The Business Renewables Center applauds the acceleration of corporate renewable energy procurement and the dedication these companies are showing to turn commitment into action. We are bearing witness to unprecedented growth in this market, which is critical to achieving the goal of a clean, prosperous, and secure low-carbon economy.

Unsurprisingly, Facebook led the way, putting corporate procurement into record territory with the deal it announced last month to procure 437 megawatts (MW) of solar energy from Pacific Power for a data center in Oregon.

The announcement also claimed:

[This] highlights the growth of corporate-backed renewable energy transactions, which have totaled 13.52 GW in the U.S. since 2008, according to data collected by RMI’s Business Renewables Center. To date, BRC member companies have been involved in 99% of all U.S.-based non-utility transactions for renewable energy, and the number of corporates contracting directly for clean energy has grown from just four companies in 2013 to nearly 60 companies today.
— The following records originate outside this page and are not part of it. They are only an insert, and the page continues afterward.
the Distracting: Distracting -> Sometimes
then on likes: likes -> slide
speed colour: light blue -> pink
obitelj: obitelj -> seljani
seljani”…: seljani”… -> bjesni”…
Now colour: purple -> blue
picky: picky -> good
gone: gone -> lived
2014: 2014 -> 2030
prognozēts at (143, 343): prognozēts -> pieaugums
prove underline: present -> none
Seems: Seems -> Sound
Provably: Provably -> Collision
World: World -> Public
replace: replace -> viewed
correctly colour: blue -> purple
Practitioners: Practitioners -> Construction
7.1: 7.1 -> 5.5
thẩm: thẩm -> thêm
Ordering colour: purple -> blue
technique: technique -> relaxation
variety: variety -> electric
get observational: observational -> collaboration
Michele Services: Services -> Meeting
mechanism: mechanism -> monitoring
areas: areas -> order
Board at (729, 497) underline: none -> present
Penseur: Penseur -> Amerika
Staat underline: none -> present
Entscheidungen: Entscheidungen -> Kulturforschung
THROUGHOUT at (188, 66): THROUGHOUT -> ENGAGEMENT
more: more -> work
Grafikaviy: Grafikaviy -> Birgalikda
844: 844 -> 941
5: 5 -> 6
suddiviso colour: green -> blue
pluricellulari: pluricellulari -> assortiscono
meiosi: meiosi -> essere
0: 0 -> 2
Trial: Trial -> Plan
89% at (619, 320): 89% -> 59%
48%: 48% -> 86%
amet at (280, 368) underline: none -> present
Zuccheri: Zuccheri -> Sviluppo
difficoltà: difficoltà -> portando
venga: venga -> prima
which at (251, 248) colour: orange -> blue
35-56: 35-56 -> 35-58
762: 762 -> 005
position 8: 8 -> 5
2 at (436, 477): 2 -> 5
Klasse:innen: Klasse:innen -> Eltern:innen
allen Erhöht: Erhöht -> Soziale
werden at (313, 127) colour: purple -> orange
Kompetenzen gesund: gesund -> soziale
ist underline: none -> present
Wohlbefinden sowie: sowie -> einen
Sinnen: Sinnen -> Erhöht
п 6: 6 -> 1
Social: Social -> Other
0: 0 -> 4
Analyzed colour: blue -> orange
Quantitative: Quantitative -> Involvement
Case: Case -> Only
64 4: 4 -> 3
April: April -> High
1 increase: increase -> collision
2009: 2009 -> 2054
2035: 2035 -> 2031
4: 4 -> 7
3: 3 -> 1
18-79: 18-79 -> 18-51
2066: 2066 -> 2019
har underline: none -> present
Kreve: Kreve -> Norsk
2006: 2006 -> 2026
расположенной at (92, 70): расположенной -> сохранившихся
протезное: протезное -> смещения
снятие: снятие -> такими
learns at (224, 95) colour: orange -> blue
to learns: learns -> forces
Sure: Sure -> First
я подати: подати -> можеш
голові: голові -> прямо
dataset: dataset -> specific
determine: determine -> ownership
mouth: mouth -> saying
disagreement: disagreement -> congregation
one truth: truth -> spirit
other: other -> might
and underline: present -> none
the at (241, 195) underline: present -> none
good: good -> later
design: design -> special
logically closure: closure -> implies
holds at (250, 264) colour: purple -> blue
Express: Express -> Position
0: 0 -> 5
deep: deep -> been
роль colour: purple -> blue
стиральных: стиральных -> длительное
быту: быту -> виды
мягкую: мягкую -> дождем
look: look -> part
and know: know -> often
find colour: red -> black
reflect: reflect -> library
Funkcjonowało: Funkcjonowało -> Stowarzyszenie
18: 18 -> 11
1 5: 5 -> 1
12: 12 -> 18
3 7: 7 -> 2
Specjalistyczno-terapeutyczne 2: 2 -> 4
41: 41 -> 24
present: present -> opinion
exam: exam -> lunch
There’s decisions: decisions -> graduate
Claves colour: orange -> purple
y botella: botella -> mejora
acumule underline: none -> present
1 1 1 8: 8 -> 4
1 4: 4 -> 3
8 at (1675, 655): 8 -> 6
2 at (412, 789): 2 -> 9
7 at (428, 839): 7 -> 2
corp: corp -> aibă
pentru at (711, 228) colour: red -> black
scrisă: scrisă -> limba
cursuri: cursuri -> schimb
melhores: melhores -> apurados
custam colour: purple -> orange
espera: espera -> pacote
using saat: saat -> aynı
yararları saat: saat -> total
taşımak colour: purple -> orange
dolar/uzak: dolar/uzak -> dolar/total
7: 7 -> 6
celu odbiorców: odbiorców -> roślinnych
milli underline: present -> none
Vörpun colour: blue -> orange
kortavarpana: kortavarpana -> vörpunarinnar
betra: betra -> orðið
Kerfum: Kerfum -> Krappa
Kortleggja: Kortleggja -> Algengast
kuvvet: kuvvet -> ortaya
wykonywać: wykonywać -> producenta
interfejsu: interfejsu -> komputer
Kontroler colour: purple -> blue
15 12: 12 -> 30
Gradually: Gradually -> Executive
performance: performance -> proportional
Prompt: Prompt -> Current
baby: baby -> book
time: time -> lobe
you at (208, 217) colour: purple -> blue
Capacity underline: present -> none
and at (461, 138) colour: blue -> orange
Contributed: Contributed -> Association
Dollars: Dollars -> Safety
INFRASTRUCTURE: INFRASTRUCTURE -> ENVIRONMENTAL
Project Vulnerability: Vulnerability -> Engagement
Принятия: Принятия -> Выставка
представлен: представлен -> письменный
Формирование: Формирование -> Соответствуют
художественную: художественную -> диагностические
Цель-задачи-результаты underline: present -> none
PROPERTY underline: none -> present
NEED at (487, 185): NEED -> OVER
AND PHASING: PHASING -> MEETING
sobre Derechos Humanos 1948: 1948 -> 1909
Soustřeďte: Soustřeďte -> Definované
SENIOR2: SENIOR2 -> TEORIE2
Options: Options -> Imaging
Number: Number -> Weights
The year-over-year growth is not unexpected, particularly given the difficult circumstances the solar industry found itself in last year with the tariff discussions. Corporations were waiting to see how the tariff situation would play out before deciding to move forward with solar procurement. What is most interesting, however, is that not only have the circumstances not changed significantly – the 30% tariffs are still in place – but the situation has gotten worse (with new 25% tariffs being imposed on inverters and modules).

And yet corporations are still investing in solar as their future – which is an indication that the Solar Revolution has moved beyond its strictly policy-driven past and into a future driven by pure economics. And that is something we can all agree is best for the solar industry in the long run.